START PASSAGE FOR REVIEW

I would love nothing more than for every white American Christian male to read Michael McRay’s introduction as it is a shining example of acknowledging privilege, wisely seeing others and amplifying voices of truth so that we have better stories with which to base our lived togetherness around. But, as a white American Christian female, I have a lot to learn too, and others may think he could have stretched farther.

McRay traveled to Israel and Palestine, Northern Ireland and South Africa to listen to the wisdom of those living there and to learn from them about the problems and possibilities of reconciliation. What he learns quickly is: “There’s something about the language of reconciliation that can seem friendlier to those in power and an enemy to those suffering, while language of justice may be the exact opposite.” He says that dialogue for the sake of dialogue only keeps the oppressors in power. “If pursuits of dialogue and relationship with those on the other side are not actively leading toward a secure, peaceful, just and equitable future for all involved, then they aren’t worth having.” Dialogue is not the goal; it is the tool used to get to the goal.

END PASSAGE FOR REVIEW
START DATA LISTING

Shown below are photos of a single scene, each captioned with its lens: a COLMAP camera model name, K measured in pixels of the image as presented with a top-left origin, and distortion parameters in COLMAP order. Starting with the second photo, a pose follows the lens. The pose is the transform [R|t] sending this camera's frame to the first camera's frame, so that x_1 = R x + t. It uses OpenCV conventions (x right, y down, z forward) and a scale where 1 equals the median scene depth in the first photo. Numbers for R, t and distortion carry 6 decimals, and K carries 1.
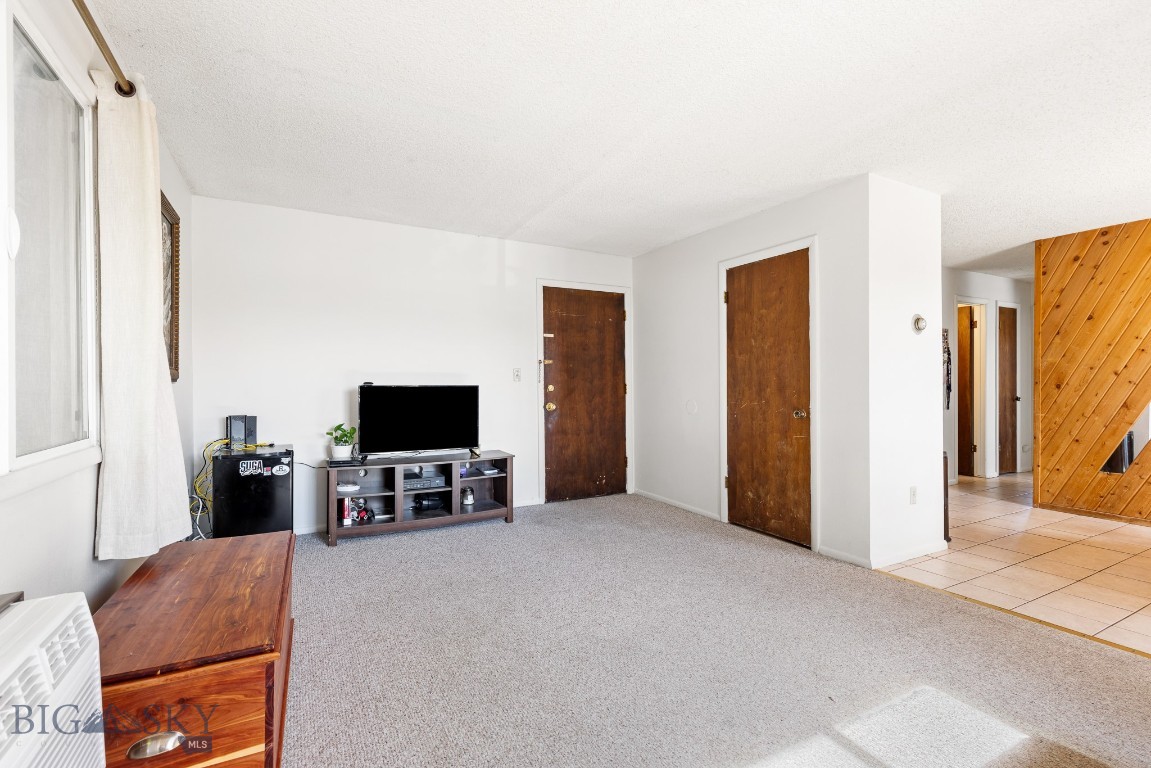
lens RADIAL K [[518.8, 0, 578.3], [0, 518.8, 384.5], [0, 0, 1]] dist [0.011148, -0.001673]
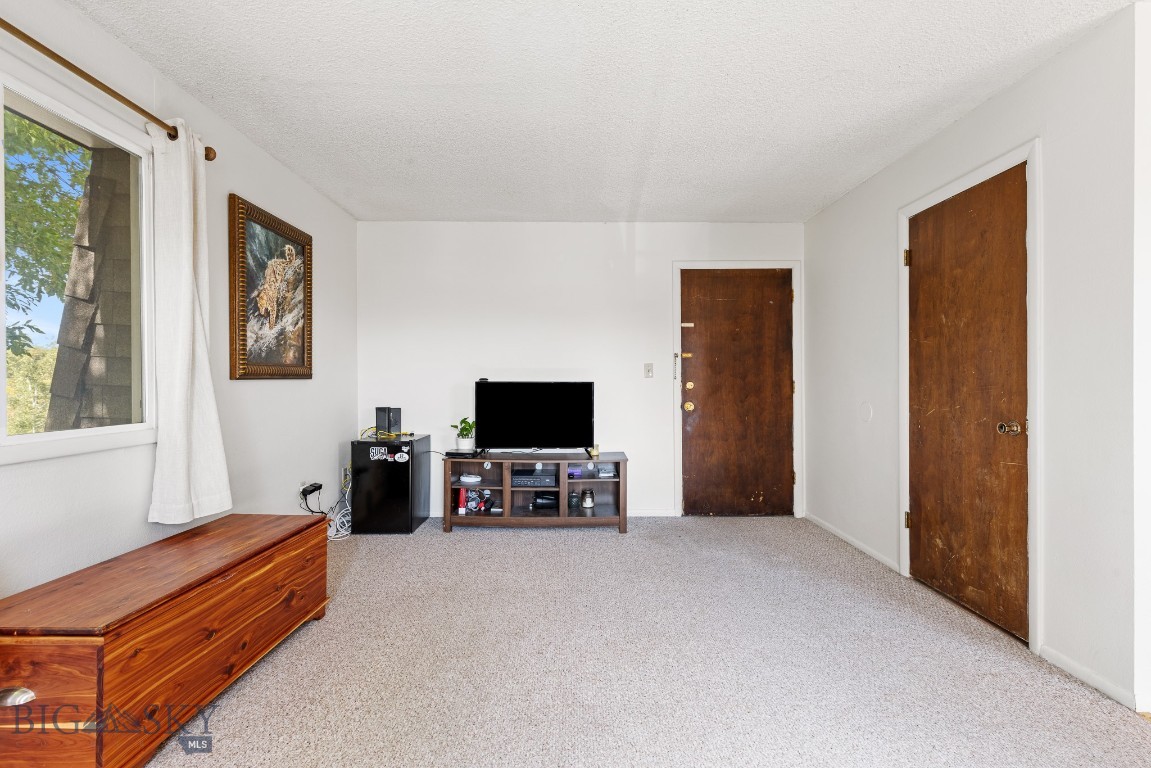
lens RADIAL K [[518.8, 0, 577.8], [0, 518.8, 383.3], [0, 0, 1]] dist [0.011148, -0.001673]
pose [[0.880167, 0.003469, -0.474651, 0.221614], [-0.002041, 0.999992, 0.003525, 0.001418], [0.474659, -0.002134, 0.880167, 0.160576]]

END DATA LISTING
START DATA LISTING

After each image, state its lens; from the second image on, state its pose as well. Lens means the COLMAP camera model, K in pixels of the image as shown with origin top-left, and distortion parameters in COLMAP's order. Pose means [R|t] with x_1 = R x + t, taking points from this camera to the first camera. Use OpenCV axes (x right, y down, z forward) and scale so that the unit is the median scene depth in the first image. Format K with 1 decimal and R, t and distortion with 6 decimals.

END DATA LISTING

> _TASKS TO COMPLETE_:
A) Where did McRay travel, according to the passage on reconciliation?
B) Carry on the passage on reconciliation from its final sentence.
The data plays no part here and can be left aside.

> _ANSWERS FOR THIS EXERCISE_:
A) Israel and Palestine, Northern Ireland and South Africa.

B)
Empathy hopefully can undo some of the lies or the false stories told to keep things as they are. Everyone in Israel and Palestine experiences trauma continuously; there is not PTSD because there is not an end to the trauma. He compares occupation in Israel and Palestine to white supremacy in the U.S.; these systems are poisonous and destroy people.

With empathy, there must be a commitment to nonviolence. He tells the story of a woman whose son, an Israeli officer, was killed, and she tells army officials not to kill anyone in her son’s name. She comes to realize that her son was killed because he was in uniform, not because the man who shot him knew him. Like dialogue, empathy must “lead toward constructive efforts for personal and social improvement.” It is not enough to understand why a Palestinian might kill an Israeli soldier, but together everyone must work toward nonviolent solutions.

Bridge building starts with work on your own foundations, then meeting the “other” in the middle and building something together that others can walk across. McRay shares a story of a woman who met the man who killed her father. They both do their own emotional work before they meet, and they build a friendship.

Reconciling relationships are important, but they are not enough because “we must also consider things like power, generational trauma, redistribution of resources, reparations for harm, economic empowerment, and what to with four hundred years of grieving.” The work of justice needs compassionate relationship building and to address economic imbalances.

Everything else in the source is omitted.